• **EXERCISE INSTRUCTIONS**:
Update the entries below by putting "show right now" in place of "currently indicate" everywhere it occurs, with nothing else changed. Leave the pictures out of what you give back.

>> Begin DATA EXCERPTS

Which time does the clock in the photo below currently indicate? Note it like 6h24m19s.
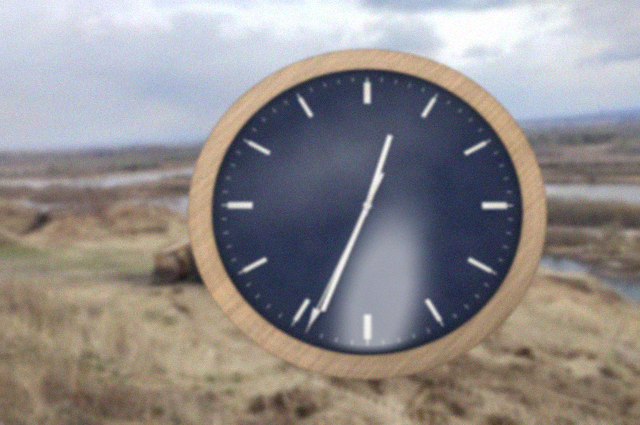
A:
12h33m34s
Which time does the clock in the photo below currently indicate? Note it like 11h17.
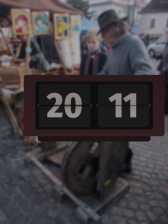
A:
20h11
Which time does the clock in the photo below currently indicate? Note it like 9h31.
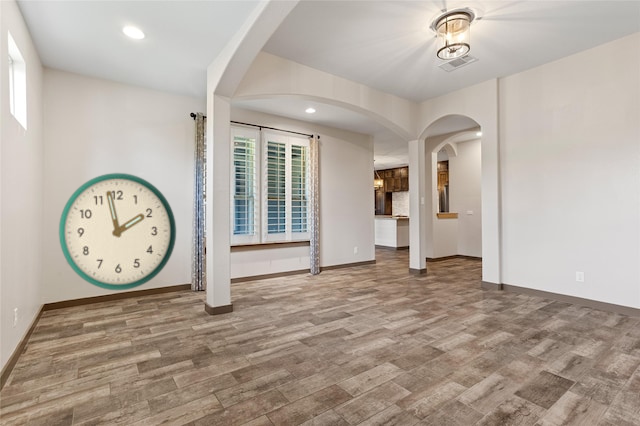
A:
1h58
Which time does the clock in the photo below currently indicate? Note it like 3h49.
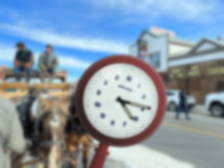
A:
4h14
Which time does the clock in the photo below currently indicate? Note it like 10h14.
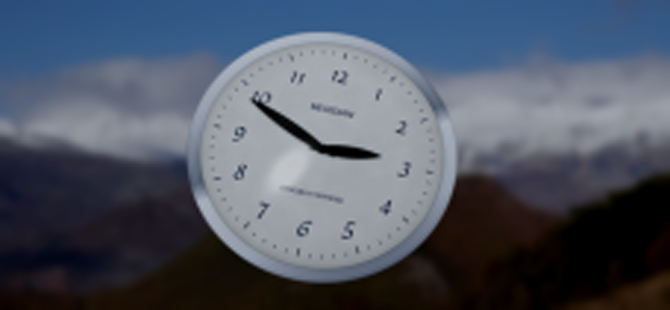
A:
2h49
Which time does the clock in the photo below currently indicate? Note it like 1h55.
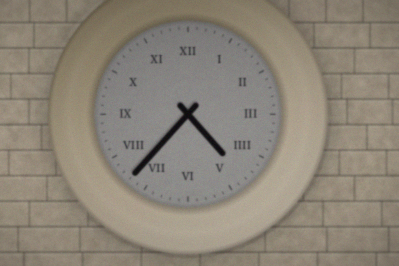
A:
4h37
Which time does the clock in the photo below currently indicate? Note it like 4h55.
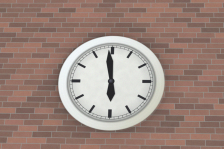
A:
5h59
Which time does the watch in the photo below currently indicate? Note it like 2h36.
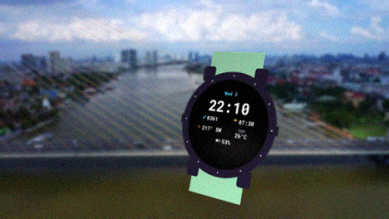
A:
22h10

>> End DATA EXCERPTS

• **EXPECTED OUTPUT**:
Which time does the clock in the photo below show right now? Note it like 6h24m19s.
A:
12h33m34s
Which time does the clock in the photo below show right now? Note it like 11h17.
A:
20h11
Which time does the clock in the photo below show right now? Note it like 9h31.
A:
1h58
Which time does the clock in the photo below show right now? Note it like 3h49.
A:
4h14
Which time does the clock in the photo below show right now? Note it like 10h14.
A:
2h49
Which time does the clock in the photo below show right now? Note it like 1h55.
A:
4h37
Which time does the clock in the photo below show right now? Note it like 4h55.
A:
5h59
Which time does the watch in the photo below show right now? Note it like 2h36.
A:
22h10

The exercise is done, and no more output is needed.